I've been silent on this blog for a very long time, and to be honest, I wasn't sure if I would ever start posting again. Following the events of this week, however, I feel the need to write. My children are too young to fully understand what I want to say, but one day they will read these words, and I pray they will understand the magnitude of this election.
With that being said, I just read an article that colleges across the nation cancelled classes yesterday so that students could "cope" with outcome of the election. I am so tempted to divert on a tangent about the absurdity of this, but instead, I will keep this positive.
It was only fifteen years ago that we stood together as a nation the day after a true national tragedy. On September 12, 2001, we didn't need a day to "cope" because, together, we were strong. We figuratively and literally stood together. We cried together. We prayed together. We served together. We came together to heal and rebuild the country we loved.
I can't help but to wonder what would have happened had we approached those days in the same manner that this younger generation has behaved following this year's election. To put this into perspective, by my calculations, theses kids (who are currently 18-22) would have been 3-7 years old on that tragic day. Where would we be now had we needed a day to "cope" with the aftermath of the terrorist attack in 2001? What would have happened if we had thrown temper-tantrums on social media had it existed? What would we have accomplished by protesting in the streets? Would violent behavior in mass gatherings have sent a message of unity? Would burning our nation's flag (our symbol of freedom) have effectively communicated our frustration?
The truth is that fifteen years ago, we wouldn't have done those things because such behavior does not embody the patriotic spirit in which we take pride. It doesn't show love or acceptance. It doesn't promote peace. It does just the opposite, actually. It creates a world where we are all victims of our circumstances rather influential people capable of conquering our adversities.

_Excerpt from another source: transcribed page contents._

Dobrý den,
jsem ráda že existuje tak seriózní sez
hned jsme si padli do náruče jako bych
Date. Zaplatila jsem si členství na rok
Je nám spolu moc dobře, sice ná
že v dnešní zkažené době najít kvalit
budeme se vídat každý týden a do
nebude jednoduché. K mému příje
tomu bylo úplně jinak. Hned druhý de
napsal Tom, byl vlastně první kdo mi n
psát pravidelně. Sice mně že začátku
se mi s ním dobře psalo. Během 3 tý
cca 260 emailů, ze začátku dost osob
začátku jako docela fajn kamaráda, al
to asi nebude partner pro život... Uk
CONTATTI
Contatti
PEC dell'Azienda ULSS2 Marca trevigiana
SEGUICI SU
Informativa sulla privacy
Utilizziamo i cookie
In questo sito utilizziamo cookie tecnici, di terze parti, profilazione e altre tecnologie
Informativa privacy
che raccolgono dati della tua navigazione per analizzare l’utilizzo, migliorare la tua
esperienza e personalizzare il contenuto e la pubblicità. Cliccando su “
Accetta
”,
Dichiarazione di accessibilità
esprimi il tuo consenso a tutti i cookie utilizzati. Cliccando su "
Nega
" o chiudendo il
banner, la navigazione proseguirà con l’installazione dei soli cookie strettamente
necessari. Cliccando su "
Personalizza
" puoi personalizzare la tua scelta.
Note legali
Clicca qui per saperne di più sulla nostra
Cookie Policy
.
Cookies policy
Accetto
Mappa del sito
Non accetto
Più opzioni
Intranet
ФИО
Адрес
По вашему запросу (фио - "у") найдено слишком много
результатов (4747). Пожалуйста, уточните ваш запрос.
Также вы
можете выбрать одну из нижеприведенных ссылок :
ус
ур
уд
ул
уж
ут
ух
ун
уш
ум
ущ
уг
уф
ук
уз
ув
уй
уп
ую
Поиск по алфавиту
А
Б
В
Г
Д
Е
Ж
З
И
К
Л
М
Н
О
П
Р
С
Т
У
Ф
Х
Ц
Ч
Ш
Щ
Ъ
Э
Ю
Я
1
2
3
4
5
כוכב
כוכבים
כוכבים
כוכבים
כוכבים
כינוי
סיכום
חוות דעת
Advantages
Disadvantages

While I would not have chosen either candidate to represent this country that I love, I know that the story of this new presidency has yet to be written and that as "one nation under God," we have the ability be apart of a legacy of hope and change. That's because change doesn't start in the Oval Office; it starts in offices across the country when we treat our coworkers with dignity and respect. Change doesn't start on Capitol Hill; it starts on hillsides across the country when we take the time to know, love, and serve our neighbors. Change doesn't start with Senators and national leaders, it starts in classrooms throughout the nation when student leaders see their potential and fully understand that in this country they can be anything they want to be. Change starts and ends with us.
Perhaps Ghandi said it best "Be the change you want to see in the world."
If you don't like something...change it. Change your attitude. Change your perspective. Change your words, your actions, and your behaviors. Change where and how you spend your money so that it serves a true purpose. Change the way you treat the lady in drive thru and the man picking up trash. Change how you speak on social media and what articles you read. Change how you model citizenship for your children. Just remember, that this change has nothing to do with who is president. Change starts with you and me.
I can't think of a better time to start than tomorrow...Veteran's Day. Instead of burning a flag or signing a petition that has no political power, thank a Veteran. Thank him or her for their service. Thank them for the sacrifices they made to defend your freedom. Thank them by attending a school ceremony or buying their lunch. Show them the respect they deserve by embracing the democratic process and accepting the outcome of the election with grace and dignity. Thank them by treating people as if all lives matter while still showing proper respect to the our police officers and other authority figures. Thank them by flying a flag and not burning one. Thank them by being the change you want to see in the world. Thank them because they fought so that you would have the freedom to create the America you envision for the future.